§3. СТРАХ, ДИАЛЕКТИЧЕСКИ ОПРЕДЕЛЕННЫЙ В НАПРАВЛЕНИИ ВИНЫ
Обычно говорят, что иудаизм представляет собой точку зрения закона. Это, впрочем, можно выразить и говоря, что иудаизм пребывает в страхе. Однако Ничто страха означает здесь нечто совсем иное чем судьба. Именно в этой сфере тезис, согласно которому "страшиться перед Ничто" более всего парадоксален, ибо вина это все-таки какое-то Нечто. Вместе с тем правильно, что вина, пока она является предметом страха, есть Ничто. Двузначность заложена в отношении; ибо как только вина полагается, страх уже миновал, присутствует же тут раскаяние. Отношение как это всегда бывает с отношением страха, может быть симпатично и антипатично. Это опять-таки кажется парадоксальным, однако все тут не так; ибо в то время как страх пугается, он сохраняет тончайшую связь со своим предметом, однако не может отвернуться от этого предмета, да и не хочет этого делать, ведь как только этого пожелает индивид, сюда вступит раскаяние; для того или другого человека все это может показаться трудным, но с этим я уж ничего не могу поделать. Тот, у кого есть надлежащая неколебимость, чтобы стать, если я осмелюсь так сказать, обвинителем Бога — если не в отношении других, то хотя бы в отношении себя самого, — тому эти речи не покажутся трудными. Более того, жизнь предлагает достаточно явлений, внутри которых индивид, находящийся в страхе, почти жадно глядит на вину, одновременно боясь ее. Вина имеет для очей духа ту чарующую силу, какая бывает у взора змеи. В этой точке заложена истина карпократианского воззрения, согласно которому человек вообще достигает совершенства только через грех. Это воззрение имеет свою истину в мгновение решения, когда непосредственный дух полагает себя как дух через дух; напротив, богохульством будет полагать, будто подобный взгляд должен осуществляться in concreto ("конкретно" (лат.)).

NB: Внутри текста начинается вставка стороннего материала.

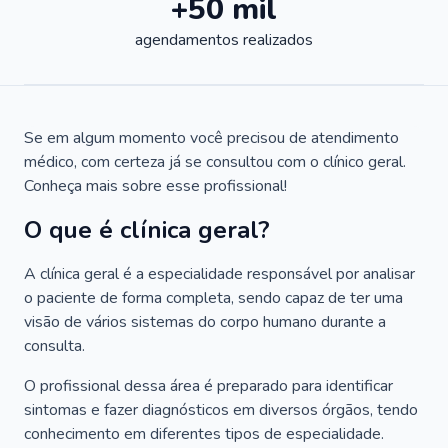
+50 mil
agendamentos realizados
Se em algum momento você precisou de atendimento
médico, com certeza já se consultou com o clínico geral.
Conheça mais sobre esse profissional!
O que é clínica geral?
A clínica geral é a especialidade responsável por analisar
o paciente de forma completa, sendo capaz de ter uma
visão de vários sistemas do corpo humano durante a
consulta.
O profissional dessa área é preparado para identificar
sintomas e fazer diagnósticos em diversos órgãos, tendo
conhecimento em diferentes tipos de especialidade.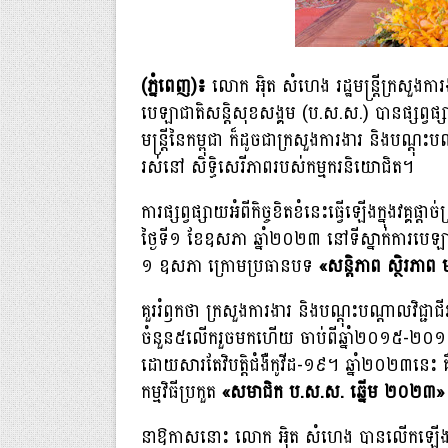
(ភ្នំពេញ)៖
លោក អ៉ិត សំហេង រដ្ឋមន្ត្រីក្រសួងការង
បេឡាជាតិសន្តិសុខសង្គម (ប.ស.ស.) បានផ្សព្វផ្
មន្ត្រីនៃកម្ពុជា ក៏ដូចជាក្រសួងការងារ និងបណ្ដុ
រស់នៅ សិទ្ធិសេរីភាពរបស់កម្មករនិយោជិត។
ការផ្សព្វផ្សាយអំពីកិច្ចខិតខំនេះធ្វើឡើងក្នុងវគ្គផ្តាច់ព
ថ្ងៃទី១ ខែឧសភា ឆ្នាំ២០២៣ នៅទីស្នាក់ការបេឡា
១ ឧសភា ក្រោមប្រធានបទ
«សន្តិភាព ស្ថិរភាព 
គួររំឭកថា ក្រសួងការងារ និងបណ្តុះបណ្តាលវិជ្ជាជីវ
ចំនួន៥លើករួចមកហើយ ចាប់ពីឆ្នាំ២០១៥-២០១៩ ប៉
ដោយសារតែវិបត្តិជំងឺកូវីដ-១៩។ ឆ្នាំ២០២៣នេះ គ
កម្មវិធីប្រកួត
«សមាជិក ប.ស.ស. ឆ្នើម ២០២៣»
នាឱកាសនោះ លោក អ៉ិត សំហេង បានលើកឡើងថា ក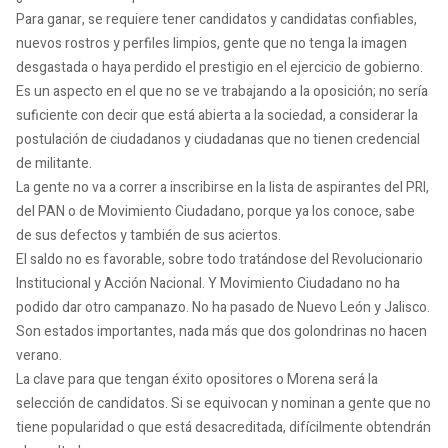
Para ganar, se requiere tener candidatos y candidatas confiables,
nuevos rostros y perfiles limpios, gente que no tenga la imagen
desgastada o haya perdido el prestigio en el ejercicio de gobierno.
Es un aspecto en el que no se ve trabajando a la oposición; no sería
suficiente con decir que está abierta a la sociedad, a considerar la
postulación de ciudadanos y ciudadanas que no tienen credencial
de militante.
La gente no va a correr a inscribirse en la lista de aspirantes del PRI,
del PAN o de Movimiento Ciudadano, porque ya los conoce, sabe
de sus defectos y también de sus aciertos.
El saldo no es favorable, sobre todo tratándose del Revolucionario
Institucional y Acción Nacional. Y Movimiento Ciudadano no ha
podido dar otro campanazo. No ha pasado de Nuevo León y Jalisco.
Son estados importantes, nada más que dos golondrinas no hacen
verano.
La clave para que tengan éxito opositores o Morena será la
selección de candidatos. Si se equivocan y nominan a gente que no
tiene popularidad o que está desacreditada, difícilmente obtendrán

Именно поэтому иудаизм пошел дальше, чем греческая культа и симпатический момент в таком отношении страха к вине можно усмотреть в том, что иудаизм ни за что не вступил бы в подобное отношение, просто чтобы обрести все эти легкомысленные выражения греческой культуры: "судьба", "счастье" и "несчастье".
Страх, который присутствует в иудаизме, — это страх перед виной. Вина — это сила, которая распространяется повсюду, сила, которую никто не способен понять в более глубоком смысле, когда она мрачно нависает над наличным существованием.
То, что призвано объяснить ее, должно обладать той же самой природой, подобно тому как оракул стоял в соответствии с судьбой. Оракулу язычества соответствует жертвоприношение иудаизма. Однако именно поэтому никто не может понять жертвоприношения. Тут и заложено глубоко трагическое начало в иудаизме, соответствующее отношению к оракулу в язычестве. Иудей имеет в жертвоприношении свое прибежище, однако это ему не помогает, ибо ему действительно могло бы помочь, только если бы отношение страха к вине оказалось снято, а взамен было бы установлено настоящее отношение. Поскольку же этого не происходит, жертвоприношение становится двузначным, что выражается в его повторении, дальнейшим следствием которого мог бы стать чистый скептицизм относительно самого акта жертвоприношения, скептицизм, возникающий в направлении рефлексии.